Even the vocabulary suggests that the different sides aren't hearing each other. Sitting next to Dan Shine, from the computer company AMD who wears a Silicon Valley aura, I asked about his conference bio, which said he does evangelism — anything to do with religion, perchance? Heavens no, he said, it refers to spreading computer technology. I notice that an article about him refers to a Crusade to bring computers to kids but again there is zero religious content, or awareness that the word may be offensive to Muslims.

Meanwhile, at the Sharm meeting at large, outside the C100 discussions, religion and civilizational dialogue got only passing mention. The meeting theme was "Learning from the Future" and dozens of sessions explored the future, with a focus on youth and technology. Jimmy Wales, founder of Wikipedia, was everywhere. The WEF organized a fairly elaborate scenario exercise, exploring three different paths: the "hyperlinked world", the "sustainable world", and the "multipolar world," but intercultural dialogue or multicultural societies were not really part of the discussion.

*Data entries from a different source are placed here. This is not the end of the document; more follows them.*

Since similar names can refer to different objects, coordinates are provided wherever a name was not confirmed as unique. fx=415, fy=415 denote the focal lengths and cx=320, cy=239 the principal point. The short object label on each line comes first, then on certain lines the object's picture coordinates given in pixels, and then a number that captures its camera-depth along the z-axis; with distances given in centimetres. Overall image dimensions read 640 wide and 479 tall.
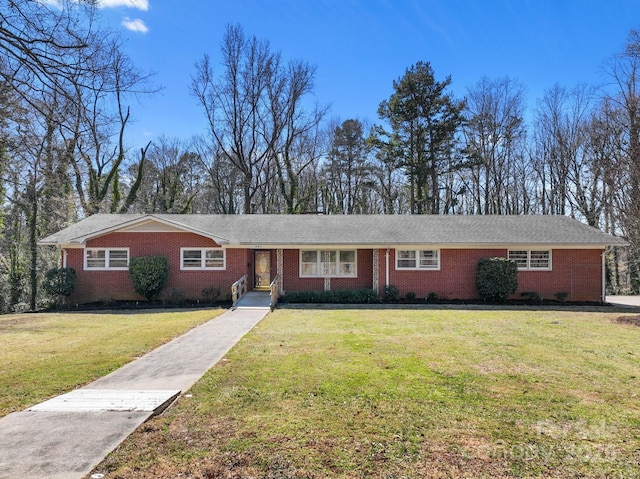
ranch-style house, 1816
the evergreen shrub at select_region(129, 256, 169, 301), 1739
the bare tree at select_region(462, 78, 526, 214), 3142
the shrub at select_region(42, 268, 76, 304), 1730
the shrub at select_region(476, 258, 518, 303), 1755
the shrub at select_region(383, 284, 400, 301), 1812
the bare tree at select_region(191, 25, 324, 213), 3244
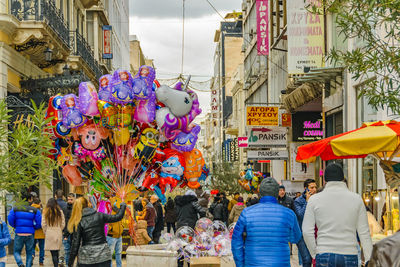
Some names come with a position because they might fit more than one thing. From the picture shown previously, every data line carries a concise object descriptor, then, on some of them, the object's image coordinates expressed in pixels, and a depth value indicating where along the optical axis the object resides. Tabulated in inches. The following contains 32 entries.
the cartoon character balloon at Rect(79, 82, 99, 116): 505.4
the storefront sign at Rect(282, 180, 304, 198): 939.3
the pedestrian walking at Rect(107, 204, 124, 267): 490.0
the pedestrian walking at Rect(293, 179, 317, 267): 464.1
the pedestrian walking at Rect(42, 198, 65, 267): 530.0
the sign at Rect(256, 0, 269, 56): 1201.0
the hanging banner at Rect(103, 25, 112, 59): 1567.4
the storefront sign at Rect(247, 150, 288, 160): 1061.8
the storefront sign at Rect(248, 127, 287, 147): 1055.6
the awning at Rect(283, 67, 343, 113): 743.8
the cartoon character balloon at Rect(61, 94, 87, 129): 508.7
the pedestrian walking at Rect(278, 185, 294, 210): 552.4
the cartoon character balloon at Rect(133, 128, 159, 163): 508.1
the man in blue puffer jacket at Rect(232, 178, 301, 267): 253.8
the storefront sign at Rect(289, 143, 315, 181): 1051.9
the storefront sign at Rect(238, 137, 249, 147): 1403.1
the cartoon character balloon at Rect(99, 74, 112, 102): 495.5
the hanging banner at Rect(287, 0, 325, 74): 712.4
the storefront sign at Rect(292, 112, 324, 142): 1051.3
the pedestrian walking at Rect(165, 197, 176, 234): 799.1
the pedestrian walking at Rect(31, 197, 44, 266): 564.1
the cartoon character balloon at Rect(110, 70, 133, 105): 490.3
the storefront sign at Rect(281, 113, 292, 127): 1082.7
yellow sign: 1030.4
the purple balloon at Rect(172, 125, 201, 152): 525.0
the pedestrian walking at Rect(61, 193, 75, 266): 543.8
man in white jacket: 260.8
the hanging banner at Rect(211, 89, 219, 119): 3597.4
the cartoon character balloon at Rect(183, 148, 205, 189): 544.7
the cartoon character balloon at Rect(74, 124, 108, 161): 510.6
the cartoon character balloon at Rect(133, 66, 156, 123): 497.0
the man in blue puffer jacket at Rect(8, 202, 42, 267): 517.7
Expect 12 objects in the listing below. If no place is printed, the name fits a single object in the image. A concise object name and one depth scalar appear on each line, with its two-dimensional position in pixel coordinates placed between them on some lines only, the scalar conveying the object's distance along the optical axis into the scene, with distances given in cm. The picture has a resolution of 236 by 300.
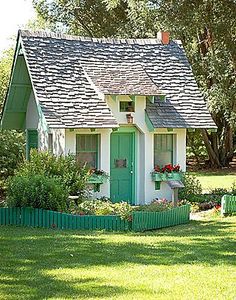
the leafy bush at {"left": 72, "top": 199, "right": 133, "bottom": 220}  1593
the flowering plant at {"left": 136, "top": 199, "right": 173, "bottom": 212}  1664
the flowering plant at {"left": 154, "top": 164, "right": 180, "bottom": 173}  2142
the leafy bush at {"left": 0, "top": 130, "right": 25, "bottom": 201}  2477
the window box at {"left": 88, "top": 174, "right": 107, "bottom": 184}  1973
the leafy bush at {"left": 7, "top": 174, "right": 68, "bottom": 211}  1593
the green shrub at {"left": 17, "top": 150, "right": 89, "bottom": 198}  1756
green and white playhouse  2022
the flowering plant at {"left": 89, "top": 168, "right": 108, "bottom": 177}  1989
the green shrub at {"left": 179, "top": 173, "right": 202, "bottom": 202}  2124
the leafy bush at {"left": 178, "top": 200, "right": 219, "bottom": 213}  1980
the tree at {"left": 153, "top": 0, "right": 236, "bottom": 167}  3139
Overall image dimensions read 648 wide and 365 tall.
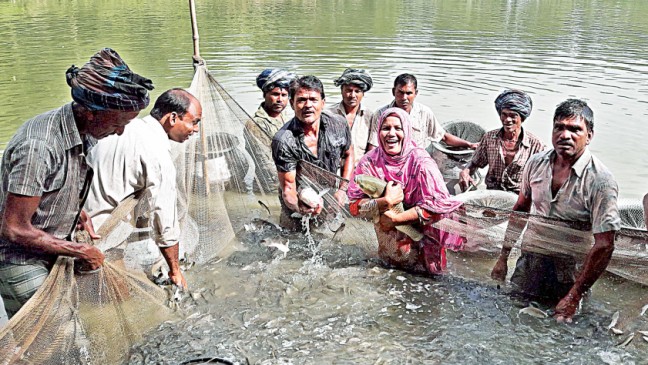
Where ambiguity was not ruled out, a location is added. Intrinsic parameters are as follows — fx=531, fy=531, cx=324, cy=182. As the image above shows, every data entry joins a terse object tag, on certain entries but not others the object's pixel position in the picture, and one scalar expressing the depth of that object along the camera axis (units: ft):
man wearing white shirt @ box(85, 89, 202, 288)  9.78
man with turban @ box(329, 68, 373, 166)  16.87
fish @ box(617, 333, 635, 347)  10.29
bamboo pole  14.93
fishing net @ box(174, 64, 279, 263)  15.12
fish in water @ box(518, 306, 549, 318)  11.23
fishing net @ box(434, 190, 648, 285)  9.90
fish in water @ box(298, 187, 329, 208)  13.62
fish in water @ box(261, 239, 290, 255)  14.89
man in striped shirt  7.47
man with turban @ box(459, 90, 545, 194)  14.25
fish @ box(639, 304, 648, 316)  10.26
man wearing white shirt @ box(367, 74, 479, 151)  16.89
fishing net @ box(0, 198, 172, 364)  7.63
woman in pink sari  11.59
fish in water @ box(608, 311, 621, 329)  10.70
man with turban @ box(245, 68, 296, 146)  16.32
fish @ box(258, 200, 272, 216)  16.38
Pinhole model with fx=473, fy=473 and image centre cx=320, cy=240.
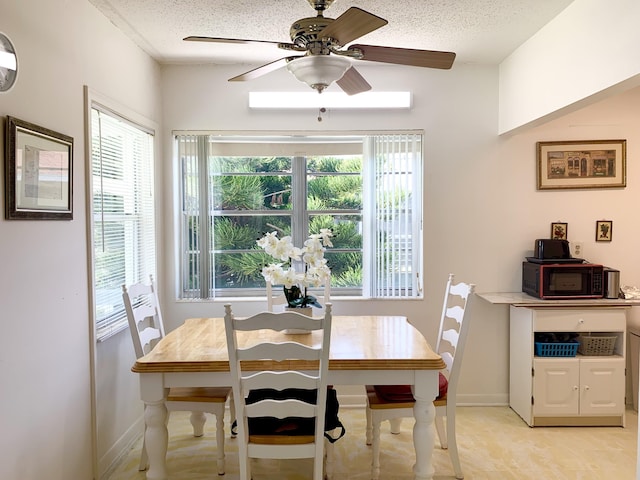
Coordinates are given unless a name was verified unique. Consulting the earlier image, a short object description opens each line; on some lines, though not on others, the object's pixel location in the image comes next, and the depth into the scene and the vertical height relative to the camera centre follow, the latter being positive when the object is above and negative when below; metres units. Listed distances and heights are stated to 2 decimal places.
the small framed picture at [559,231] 3.51 -0.04
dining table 2.06 -0.65
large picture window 3.54 +0.16
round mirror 1.71 +0.61
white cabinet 3.12 -1.00
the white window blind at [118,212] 2.57 +0.10
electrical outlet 3.51 -0.18
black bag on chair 2.02 -0.84
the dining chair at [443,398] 2.37 -0.88
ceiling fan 1.88 +0.73
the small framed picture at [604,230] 3.50 -0.03
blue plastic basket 3.15 -0.82
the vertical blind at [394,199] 3.53 +0.20
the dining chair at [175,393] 2.45 -0.88
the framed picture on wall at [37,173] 1.77 +0.23
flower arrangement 2.43 -0.17
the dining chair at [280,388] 1.81 -0.66
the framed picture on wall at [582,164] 3.47 +0.45
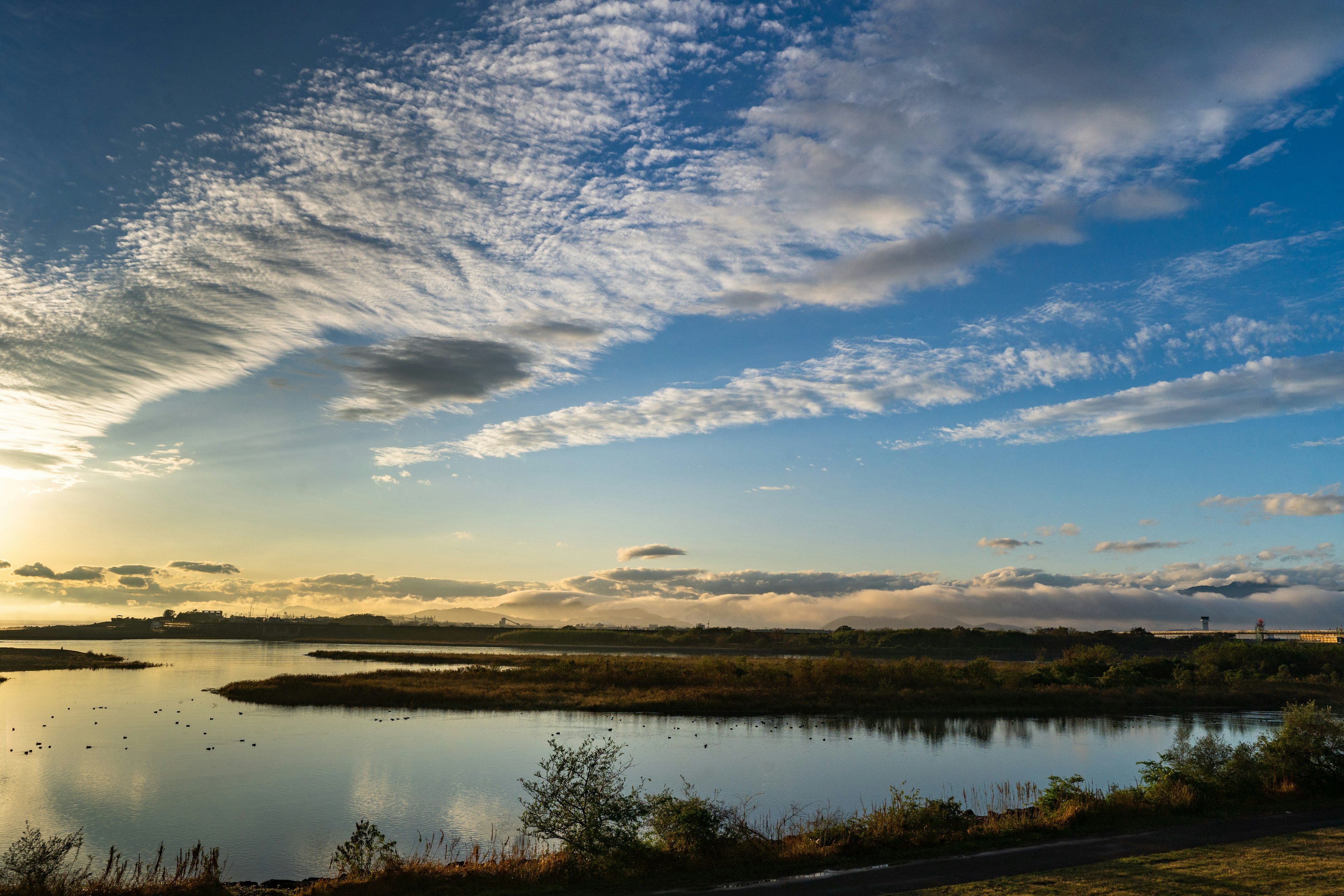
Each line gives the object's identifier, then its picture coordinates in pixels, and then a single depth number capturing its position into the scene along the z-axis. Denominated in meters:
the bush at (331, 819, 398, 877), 20.39
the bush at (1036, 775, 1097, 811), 26.05
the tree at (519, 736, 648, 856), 21.38
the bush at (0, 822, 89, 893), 18.53
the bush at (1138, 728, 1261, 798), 28.12
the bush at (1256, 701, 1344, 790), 28.83
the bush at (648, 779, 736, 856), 21.88
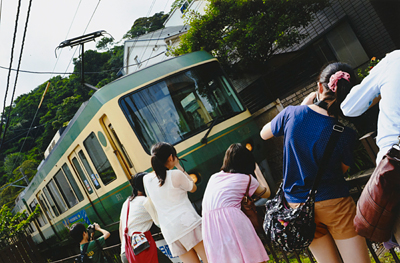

Where was the C100 in all this? Plainly at the margins. Religion did come into the picture wherever peace and conflict came up, but even there it got shunted aside. Interfaith dialogue is about people getting along in today's plural society and it tends to focus on the long term, not the here and now.

The business leaders who converge at WEF need to realize that there are parts of the world where the terms Ipod and Mac and HDTV would elicit not a flicker of recognition, and that those places may be the most important to the future security of the United States. They could even offer vast market potential—if, one day, they become part of the solution, not part of the problem.